### Your assignment
Exclude all pictures from your copy of the data below, which should otherwise match exactly.

### Supplied data
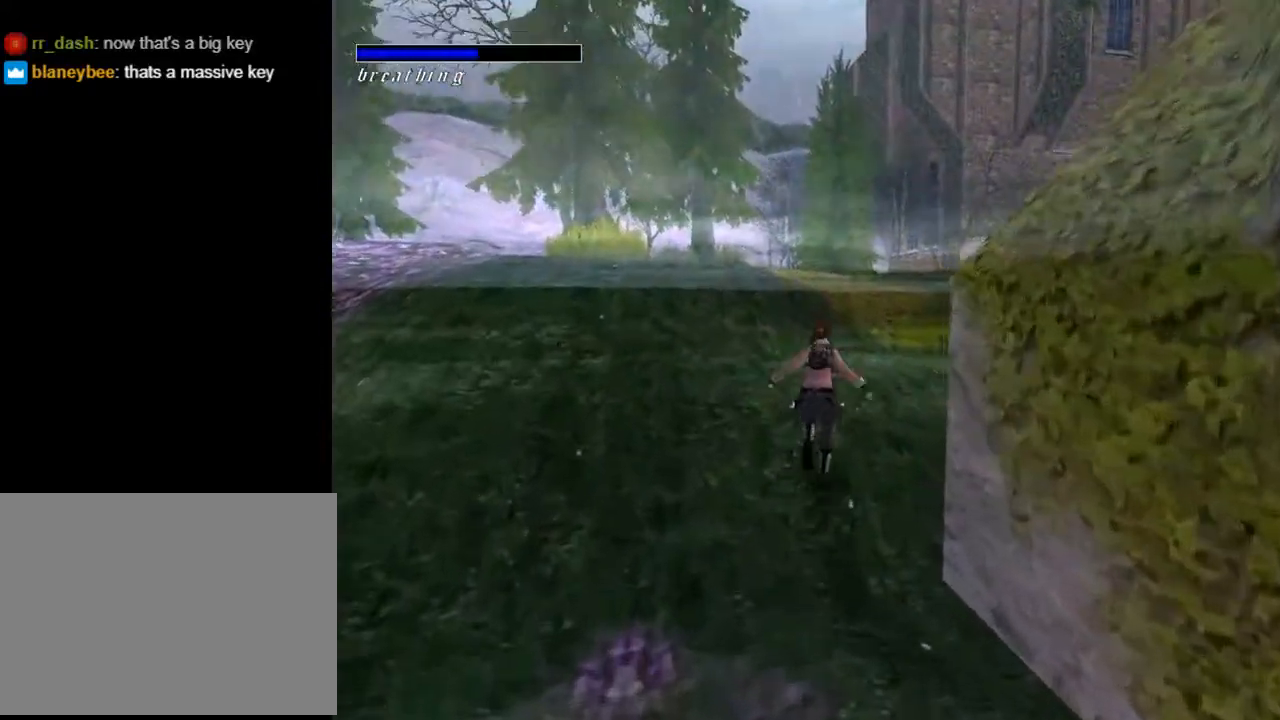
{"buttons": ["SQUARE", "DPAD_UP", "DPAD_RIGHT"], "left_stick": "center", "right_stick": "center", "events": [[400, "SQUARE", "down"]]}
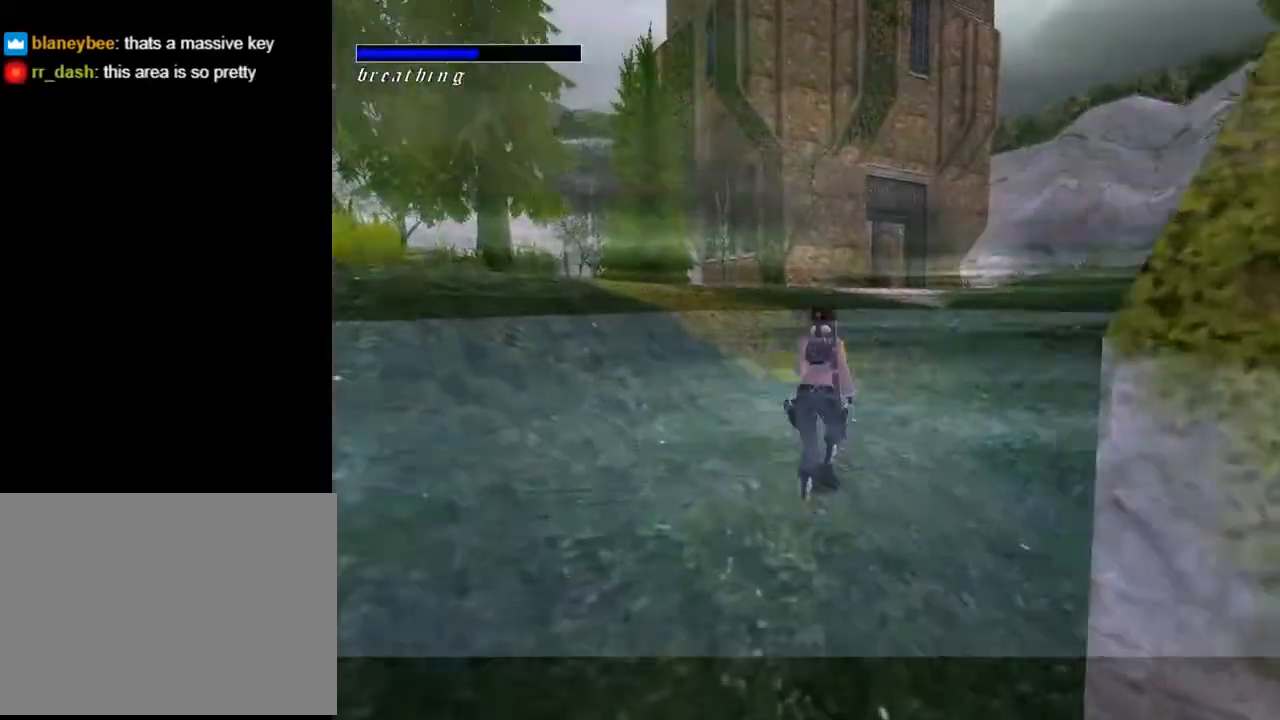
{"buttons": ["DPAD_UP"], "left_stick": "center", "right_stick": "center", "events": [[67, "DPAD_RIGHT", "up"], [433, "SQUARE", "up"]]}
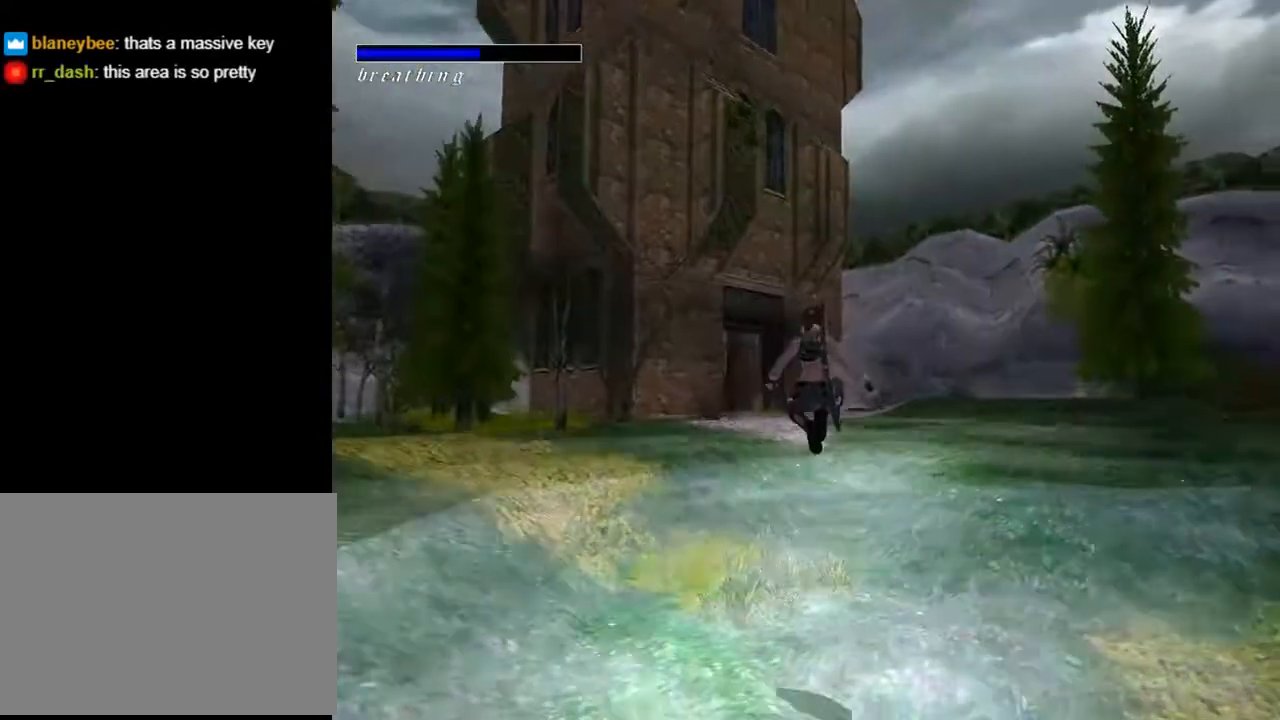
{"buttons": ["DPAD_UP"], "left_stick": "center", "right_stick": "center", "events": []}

### The answer
{"buttons": ["SQUARE", "DPAD_UP", "DPAD_RIGHT"], "left_stick": "center", "right_stick": "center", "events": [[400, "SQUARE", "down"]]}
{"buttons": ["DPAD_UP"], "left_stick": "center", "right_stick": "center", "events": [[67, "DPAD_RIGHT", "up"], [433, "SQUARE", "up"]]}
{"buttons": ["DPAD_UP"], "left_stick": "center", "right_stick": "center", "events": []}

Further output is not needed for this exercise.